Os pescadores artesanais, desde o dia 2 de abril, estão comemorando a entrada da tainha na barra da lagoa Santo Antônio dos Anjos.
No amanhecer do último dia 10 de maio, os pescadores dos Molhes, no Mar Grosso, capturaram mais de 200 tainhas, de porte médio, popularmente chamadas de facão (macho) e tainhota (fêmea não ovada). Tudo vendida na beira da lagoa a R$ 10 três peixes. A expectativa é a chegada da tainha corsário, ou corseira, fêmea da espécie já ovada. Preferida para a culinária, no preparo no forno, ou também, reservar a ova para fritar e comer como aperitivo.
A partir deste dia 15 de maio, os pescadores disputarão o peixe com as embarcações. Com o encerramento do defeso da tainha, a frota industrial está autorizada a capturar a espécie. No porto pesqueiro de Laguna, no ano de 2010, de acordo com estatísticas do grupo pesqueiro da Univali foram capturados em maio 57.800 mil quilos e junho 51.280 mil.
A pesca da tainha começa com a chegada do frio, quando os cardumes vêm em busca de águas mais quentes. Os pontos de partidas são o litoral do Rio Grande do Sul e a bacia do Rio da Prata, entre Uruguai e Argentina, grandes berçários do peixe. Mais de 50% dos cardumes não chegam até o Rio de Janeiro, destino final, acabam nas redes dos pescadores catarinenses.
No ano passado, devido a chuva no início de março os altos níveis de precipitação registrados na costa gaúcha prejudicaram a fertilidade das ovas do peixe, pois as chuvas diminuem a concentração de sal perto do litoral, o que afasta precocemente o cardume em direção ao alto-mar.
As tainhas são vistas em cardumes, pois é uma característica da fecundação, onde as fêmeas lançam os óvulos no mar e se encontram com os esperma por acaso, por isso elas nadam tão juntas.
Disputa começa na madrugada
Antes do amanhecer, os primeiros pescadores chegam no Molhes na praia do Mar Grosso. O objetivo é guardar lugar na fila “da jogada da rede” na captura do peixe com ajuda do boto. Os mais experientes, às 3h da manhã, estão na espera do sol raiar. Primeira claridade, o vai e vem de tarrafas começa. Quem pescar qualquer quantia de peixe, cede o lugar para o que está na areia esperando. Num dia concorrido mais de 20 pescadores estão na fila, e outros 20, na espera. O pescador Severiano Delgado, o Ligeirinho, é um desses frequentadores assíduos. “ No dia 10 vendi 80 tainhas. Tudo é uma questão de sorte”, conta ele.

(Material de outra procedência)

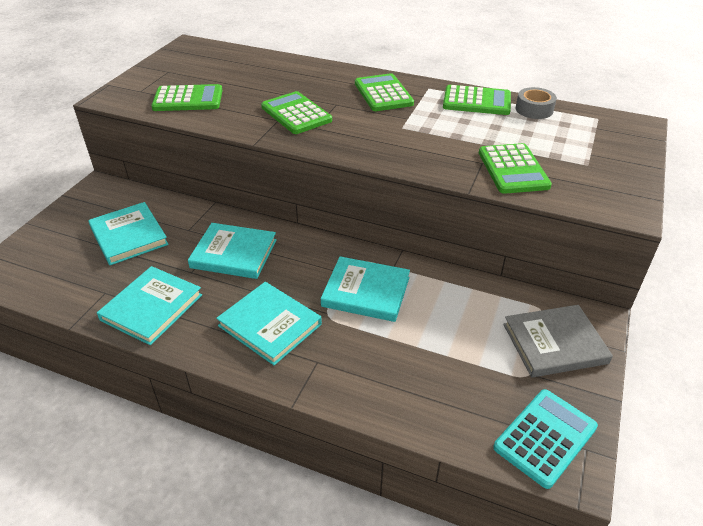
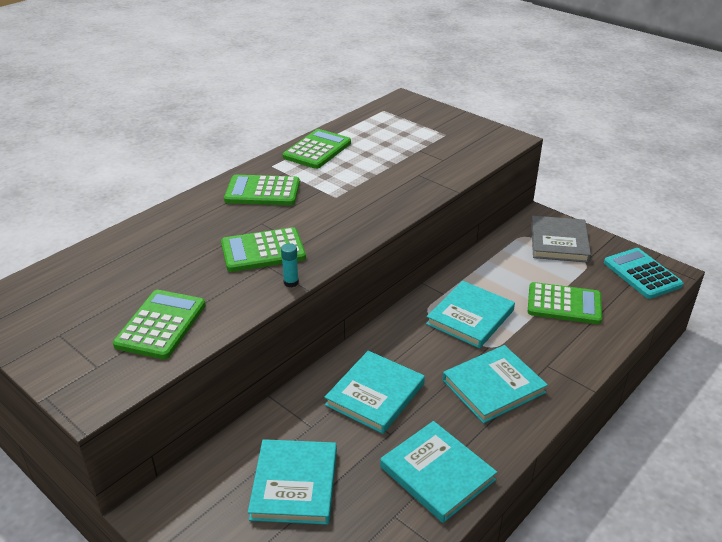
camera: 70 degrees left, 5 degrees down
turquoise book [88,202,169,265] -> turquoise book turned 75 degrees counterclockwise [248,439,337,525]
green calculator [479,143,552,194] -> green calculator moved to [528,282,602,324]
grey tape [516,87,557,119] -> none
none -> turquoise glue stick [281,243,299,287]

O rodízio segue o dia inteiro. Os que chegaram atrasados podem escolher outros locais, ou ainda, jogar a tarrafa por trás daqueles que estão na fila. As melhores pedras, para os pescadores, ao longo do Molhes também são concorridas, conforme o vento dá para pegar grande quantidade de peixe. O pescador artesanal que preferir não disputar espaço segue pela praia e captura o peixe nas ondas com ajuda dos botos que resolveram passear pela praia.
Licenças para pesca
Em 2009, Instrução Normativa, do Instituto Brasileiro do Meio Ambiente (Ibama), que dispõe sobre normas para a captura de tainha e para o exercício da pesca, reduziu o número de licenças para as embarcações da chamada frota industrial que opera com redes de cerco.
Para os pescadores artesanais, a legislação também ajudou por serem grandes as diferenças das embarcações e tecnologias usadas. Enquanto os artesanais ainda utilizam o olho para identificar a presença de cardumes no mar, as grandes parelhas fazem a localização de cardumes a cinco milhas com um sonar.
A Guarnição da Polícia Ambiental de Laguna fiscaliza a costa de Garopaba até Passos de Torres. Para estar de acordo com a legislação, o barco precisa ficar a cinco milhas da costa na captura. Um sistema do Ministério da Pesca é acionado para monitorar os barcos. De acordo com o sargento Fernandes, até o final desta sexta-feira nenhuma ocorrência. A partir do dia 15, ele e sua equipe estarão fiscalizando a frota pesqueira que navegaram na região.